Many people who took the exam say having the managerial (high level) mindset dealing with the questions is essential and most of the questions are long and scenario based…I do respect them but that is not what I think. First of all, in my short working experience of 10 years, I have never seen a manager interested with such level of technical details; most of the stuff in the exam are very technical indeed. And secondly, to my opinion scenario based questions are not like what you have seen in AIO book, very short and easy to get ones and only cover very limited part of the exam, so relax.

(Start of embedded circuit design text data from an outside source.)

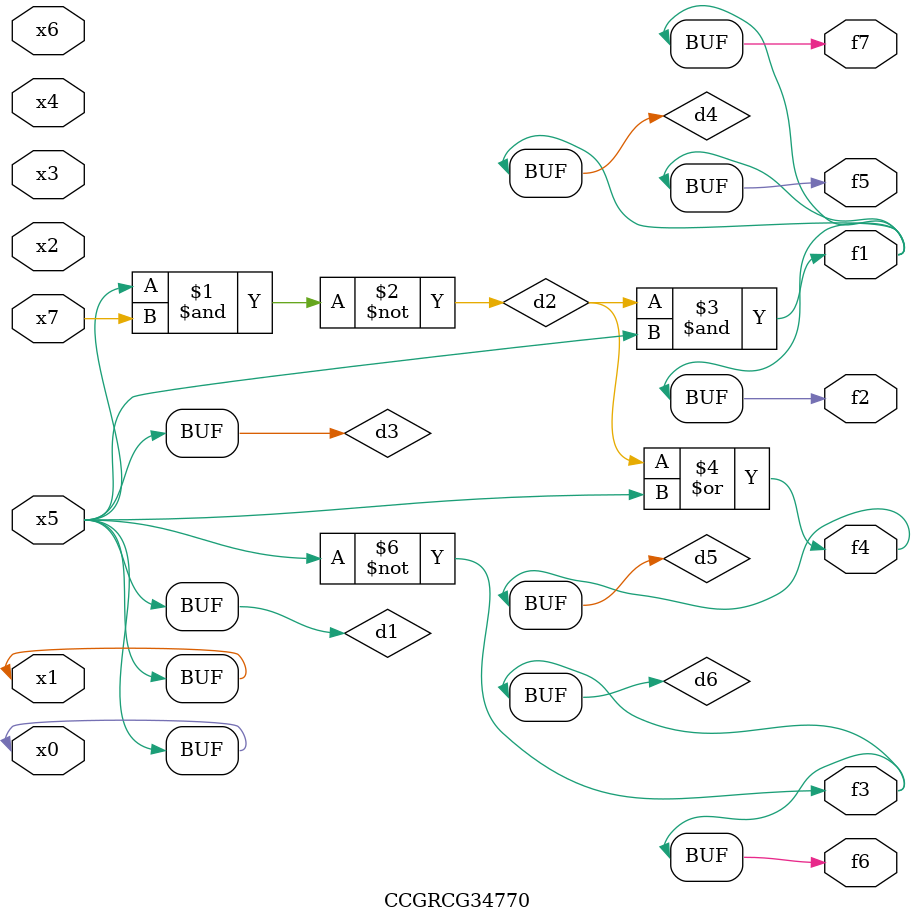
<source format=v>
module CCGRCG34770(
	input x0, x1, x2, x3, x4, x5, x6, x7,
	output f1, f2, f3, f4, f5, f6, f7
);

	wire d1, d2, d3, d4, d5, d6;

	buf (d1, x0, x5);
	nand (d2, x5, x7);
	buf (d3, x0, x1);
	and (d4, d2, d3);
	or (d5, d2, d3);
	nor (d6, d1, d3);
	assign f1 = d4;
	assign f2 = d4;
	assign f3 = d6;
	assign f4 = d5;
	assign f5 = d4;
	assign f6 = d6;
	assign f7 = d4;
endmodule

</source>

Finally I went to the nearest city (500 kms away) and entered the exam. At the end of 20 questions, I already knew that I was going to pass because it was not that much different from what I have seen in practice tests. I was already thinking about my blog entry about passing the exam during the exam, which I would not suggest to anyone :). It took me 4 hours to answer 250 questions in one round and 30 more minutes to revise 25 flagged questions, including the breaks. One’s ability to handle questions greatly decrease along the exam, in the last 30 questions or so, I remember myself reading the same short question 3 or 4 times. If your proctor is not an annoying person, take a break of at least 5 minutes for every hour. What I mentioned is even more valid for those whose native language is not English. Time to answer a question literally increases exponentially. My right eye was f..ked off after carefully staring at the screen for almost 5 hours and I still had 5 hours to drive back to home at night.
So to resume, if someone asked me a prescription for passing the exam I would say:

Read
  1. AIO 6th Edition from Shon Harris (Do all the tests in the book)
  2. CISSP Study Guide 2nd Edition from Eric Conrad (Again do all the tests)

Study
Equivalent of 150 hours including the reading sessions at least in dedicated mode (another clue :) )

Practice
  1. Software included in AIO book (Total Tester, the best resource IMHO)
  2. Eric Conrad’s 2 Free Full Length Tests
  3. Cccure.org’s paid practice tests (Just because every else does it IMHO)
  4. McGraw Hill’s free practice tests

Know
Cornerstone concepts that one sees everywhere and every day such as Business Impact Analysis, System Development Life Cycle, BCP/DRP, Incident Response Plan, Risk Analysis and Assessment. Do not memorize the steps but know the flow, the logical order.

Don’t
Memorize the Orange Book levels :)


I wish all of you good luck in your quests to pass the exam and I will definitely keep my blog live with Information Security related article which can be useful for CISSP preparation.